To avoid problems with music licensing, they found a person in Colombia who could do covers of the songs they wanted at a reasonable price, which eliminated the need for a master license, which was the most expensive of the music licenses required. ZIN started in 2006 with a goal of eventually having 2,000 members, which would provide $60,000/month in recurring revenue. While instructors are not required to join the network, many of them do. It’s as an easy and affordable way to get good music and choreography. The program took off, and Zumba classes are now taught in more than 110,000 locations around the world.
While many fitness programs focus on the attendees, Perlman, Aghion, and Beto realized their customer was really their instructors, which plays a significant role in their business and strategy. Perlman compares their business to a career center at a university. Their focus is on their “graduates” and making them successful. Their mission is to make ZIN members successful by bringing more students to their classes, helping them retain their students, and providing them with additional revenue opportunities. When making strategic decisions, they first ask is if it will bring new business to their instructors. While they do not necessarily get any additional revenue from people attending these classes, they realize that the more demand there is and the more successful their instructors are, the more their business can grow.
Lesson 4: Learn What Sustains the Core Business
Zumba also launched a popular fitness game for gaming consoles such as the Wii and Xbox. While a revenue source, the main focus is to get more people to try Zumba and seek out classes. In examining what else their instructors might need, Zumba looked at what other customers they could attract. This led to the development of Zumba Gold® (targeted toward beginners and active older adults), Zumbatomic® (for children), Aqua Zumba® (low impact in pools), and Zumba Sentao™ (chair-based routines).
The company realizes that the only way in which they can grow is to expand the end user base in order to make their instructors successful and increase the demand for instructors worldwide. The company also created a line of clothing that is available to instructors only. That way, the instructors can retail this to their students, providing them with additional revenue sources.

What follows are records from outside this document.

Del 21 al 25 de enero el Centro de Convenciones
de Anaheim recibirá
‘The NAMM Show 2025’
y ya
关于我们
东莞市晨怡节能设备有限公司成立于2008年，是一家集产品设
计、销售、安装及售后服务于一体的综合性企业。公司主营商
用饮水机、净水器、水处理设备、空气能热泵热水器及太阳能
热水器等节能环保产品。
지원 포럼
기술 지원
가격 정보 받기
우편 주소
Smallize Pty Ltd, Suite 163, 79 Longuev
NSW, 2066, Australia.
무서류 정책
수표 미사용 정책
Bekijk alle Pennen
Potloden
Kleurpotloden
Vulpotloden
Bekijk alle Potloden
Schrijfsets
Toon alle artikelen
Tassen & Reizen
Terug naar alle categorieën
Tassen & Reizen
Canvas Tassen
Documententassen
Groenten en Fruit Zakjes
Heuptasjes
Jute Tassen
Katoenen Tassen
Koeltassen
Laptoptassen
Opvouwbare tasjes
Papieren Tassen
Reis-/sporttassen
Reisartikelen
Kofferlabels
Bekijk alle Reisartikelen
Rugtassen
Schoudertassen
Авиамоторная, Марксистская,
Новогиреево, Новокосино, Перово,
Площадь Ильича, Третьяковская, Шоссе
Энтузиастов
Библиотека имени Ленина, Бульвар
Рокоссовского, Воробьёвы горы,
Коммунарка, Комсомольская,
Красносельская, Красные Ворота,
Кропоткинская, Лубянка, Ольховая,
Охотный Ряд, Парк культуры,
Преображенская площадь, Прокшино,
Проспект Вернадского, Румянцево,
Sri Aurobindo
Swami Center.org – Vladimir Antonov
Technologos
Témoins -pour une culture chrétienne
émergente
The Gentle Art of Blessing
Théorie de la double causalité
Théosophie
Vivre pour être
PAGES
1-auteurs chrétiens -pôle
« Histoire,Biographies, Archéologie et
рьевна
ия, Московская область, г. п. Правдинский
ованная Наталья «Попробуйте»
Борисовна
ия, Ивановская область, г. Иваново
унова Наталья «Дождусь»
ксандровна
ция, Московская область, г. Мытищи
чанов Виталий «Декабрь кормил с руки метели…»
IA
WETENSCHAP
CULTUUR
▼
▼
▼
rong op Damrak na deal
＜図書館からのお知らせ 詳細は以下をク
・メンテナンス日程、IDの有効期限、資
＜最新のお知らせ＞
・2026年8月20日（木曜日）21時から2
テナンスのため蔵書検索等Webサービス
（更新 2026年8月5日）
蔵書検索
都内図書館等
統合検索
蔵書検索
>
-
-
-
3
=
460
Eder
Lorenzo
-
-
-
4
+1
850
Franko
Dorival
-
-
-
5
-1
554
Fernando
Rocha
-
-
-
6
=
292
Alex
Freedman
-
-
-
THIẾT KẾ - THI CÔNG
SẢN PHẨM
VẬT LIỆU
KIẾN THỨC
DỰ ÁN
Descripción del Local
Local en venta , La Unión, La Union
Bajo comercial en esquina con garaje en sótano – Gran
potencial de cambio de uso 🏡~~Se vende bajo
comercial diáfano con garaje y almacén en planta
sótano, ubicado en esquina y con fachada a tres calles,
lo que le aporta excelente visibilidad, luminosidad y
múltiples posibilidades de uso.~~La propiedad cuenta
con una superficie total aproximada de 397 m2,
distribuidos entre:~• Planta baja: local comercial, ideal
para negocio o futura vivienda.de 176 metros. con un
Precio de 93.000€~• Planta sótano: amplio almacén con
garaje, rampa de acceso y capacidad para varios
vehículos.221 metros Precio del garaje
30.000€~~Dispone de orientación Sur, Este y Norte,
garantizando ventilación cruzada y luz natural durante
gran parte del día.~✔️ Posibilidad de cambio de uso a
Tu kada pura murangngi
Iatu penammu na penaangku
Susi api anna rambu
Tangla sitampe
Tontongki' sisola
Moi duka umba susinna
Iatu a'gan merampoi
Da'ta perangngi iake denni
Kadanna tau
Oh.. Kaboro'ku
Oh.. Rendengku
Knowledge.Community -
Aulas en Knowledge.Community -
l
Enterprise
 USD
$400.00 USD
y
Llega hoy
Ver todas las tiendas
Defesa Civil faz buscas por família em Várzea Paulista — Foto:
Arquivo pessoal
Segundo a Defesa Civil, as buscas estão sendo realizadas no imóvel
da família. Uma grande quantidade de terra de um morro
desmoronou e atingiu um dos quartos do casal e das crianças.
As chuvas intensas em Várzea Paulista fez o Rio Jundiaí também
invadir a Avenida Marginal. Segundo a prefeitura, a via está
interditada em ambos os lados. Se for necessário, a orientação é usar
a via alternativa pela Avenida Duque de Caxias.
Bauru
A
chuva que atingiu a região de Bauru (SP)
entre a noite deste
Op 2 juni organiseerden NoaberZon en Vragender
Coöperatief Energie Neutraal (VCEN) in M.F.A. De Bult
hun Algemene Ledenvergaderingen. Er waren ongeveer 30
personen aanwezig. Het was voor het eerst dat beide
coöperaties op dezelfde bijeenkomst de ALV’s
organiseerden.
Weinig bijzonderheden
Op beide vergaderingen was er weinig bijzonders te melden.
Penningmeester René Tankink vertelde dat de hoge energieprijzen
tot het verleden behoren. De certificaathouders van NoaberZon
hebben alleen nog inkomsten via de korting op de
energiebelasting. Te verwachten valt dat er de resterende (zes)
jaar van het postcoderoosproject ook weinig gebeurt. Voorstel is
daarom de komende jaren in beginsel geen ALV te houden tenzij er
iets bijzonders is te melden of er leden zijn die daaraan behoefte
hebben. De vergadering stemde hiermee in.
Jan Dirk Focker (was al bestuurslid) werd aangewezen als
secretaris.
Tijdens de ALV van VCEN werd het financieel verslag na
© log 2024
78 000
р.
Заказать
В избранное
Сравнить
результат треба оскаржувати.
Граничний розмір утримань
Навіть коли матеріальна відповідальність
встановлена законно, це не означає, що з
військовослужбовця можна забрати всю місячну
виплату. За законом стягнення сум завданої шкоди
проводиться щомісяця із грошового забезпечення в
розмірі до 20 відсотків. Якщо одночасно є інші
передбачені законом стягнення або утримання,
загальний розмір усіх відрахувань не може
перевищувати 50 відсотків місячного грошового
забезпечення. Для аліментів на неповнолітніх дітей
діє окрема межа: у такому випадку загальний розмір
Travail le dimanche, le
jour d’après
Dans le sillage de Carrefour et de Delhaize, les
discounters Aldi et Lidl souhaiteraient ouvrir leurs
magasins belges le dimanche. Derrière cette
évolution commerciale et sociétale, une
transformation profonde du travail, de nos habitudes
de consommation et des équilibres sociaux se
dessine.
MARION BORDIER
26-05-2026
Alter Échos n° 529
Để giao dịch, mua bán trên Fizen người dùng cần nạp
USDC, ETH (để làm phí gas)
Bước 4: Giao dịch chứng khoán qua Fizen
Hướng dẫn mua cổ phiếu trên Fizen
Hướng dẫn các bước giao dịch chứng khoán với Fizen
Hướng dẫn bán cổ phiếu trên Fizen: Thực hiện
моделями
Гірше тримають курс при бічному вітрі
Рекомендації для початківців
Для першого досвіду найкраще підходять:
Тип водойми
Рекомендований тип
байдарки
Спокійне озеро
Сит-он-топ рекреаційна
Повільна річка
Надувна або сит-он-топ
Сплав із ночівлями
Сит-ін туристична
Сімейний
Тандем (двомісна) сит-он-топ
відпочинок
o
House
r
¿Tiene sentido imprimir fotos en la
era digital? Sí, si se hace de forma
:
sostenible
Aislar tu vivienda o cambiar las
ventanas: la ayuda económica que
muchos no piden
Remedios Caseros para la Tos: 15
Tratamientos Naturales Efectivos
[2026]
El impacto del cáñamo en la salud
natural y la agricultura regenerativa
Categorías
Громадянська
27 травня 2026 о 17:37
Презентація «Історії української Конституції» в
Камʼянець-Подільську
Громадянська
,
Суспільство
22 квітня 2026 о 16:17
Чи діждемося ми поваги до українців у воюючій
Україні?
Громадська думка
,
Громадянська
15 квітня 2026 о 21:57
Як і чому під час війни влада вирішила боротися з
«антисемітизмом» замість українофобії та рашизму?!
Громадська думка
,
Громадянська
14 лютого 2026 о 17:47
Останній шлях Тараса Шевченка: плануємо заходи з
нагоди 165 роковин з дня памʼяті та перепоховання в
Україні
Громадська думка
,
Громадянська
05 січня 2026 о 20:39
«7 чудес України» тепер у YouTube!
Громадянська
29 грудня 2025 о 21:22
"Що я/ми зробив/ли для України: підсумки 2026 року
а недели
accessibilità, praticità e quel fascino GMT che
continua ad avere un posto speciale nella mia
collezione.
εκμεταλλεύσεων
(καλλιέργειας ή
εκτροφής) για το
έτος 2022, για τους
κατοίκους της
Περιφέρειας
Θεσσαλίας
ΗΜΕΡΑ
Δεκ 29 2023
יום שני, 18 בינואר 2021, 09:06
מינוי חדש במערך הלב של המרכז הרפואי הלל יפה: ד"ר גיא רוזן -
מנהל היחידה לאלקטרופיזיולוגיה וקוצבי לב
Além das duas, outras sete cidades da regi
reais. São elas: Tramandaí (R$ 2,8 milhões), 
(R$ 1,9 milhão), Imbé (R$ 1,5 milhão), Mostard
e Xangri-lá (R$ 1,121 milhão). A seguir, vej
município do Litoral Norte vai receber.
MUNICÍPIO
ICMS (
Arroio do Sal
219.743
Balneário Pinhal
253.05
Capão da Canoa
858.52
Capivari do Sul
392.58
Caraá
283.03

Another important aspect of the Zumba model is the focus on community. Zumba promotes the sense of community and family rather than competition. Rather than emphasizing weight loss or other aspects of the workout, Zumba puts the emphasis on fun and community. Their slogan “Ditch the workout, join the party” reinforces this. As Perlman noted in a talk at the 2011 instructors conference, workouts that have focused on weight loss tend to be fads. However, exercise routines that have an emotional or spiritual component, such as yoga, have tended to stand the test of time.
Ultimately, people want a sense of community and belonging, and that is what Zumba emphasizes throughout its programs. Instructors regularly attend each other’s classes and fundraisers to show their support for each other. Creating this experience in the class helps to motivate people to come back to the classes again and again.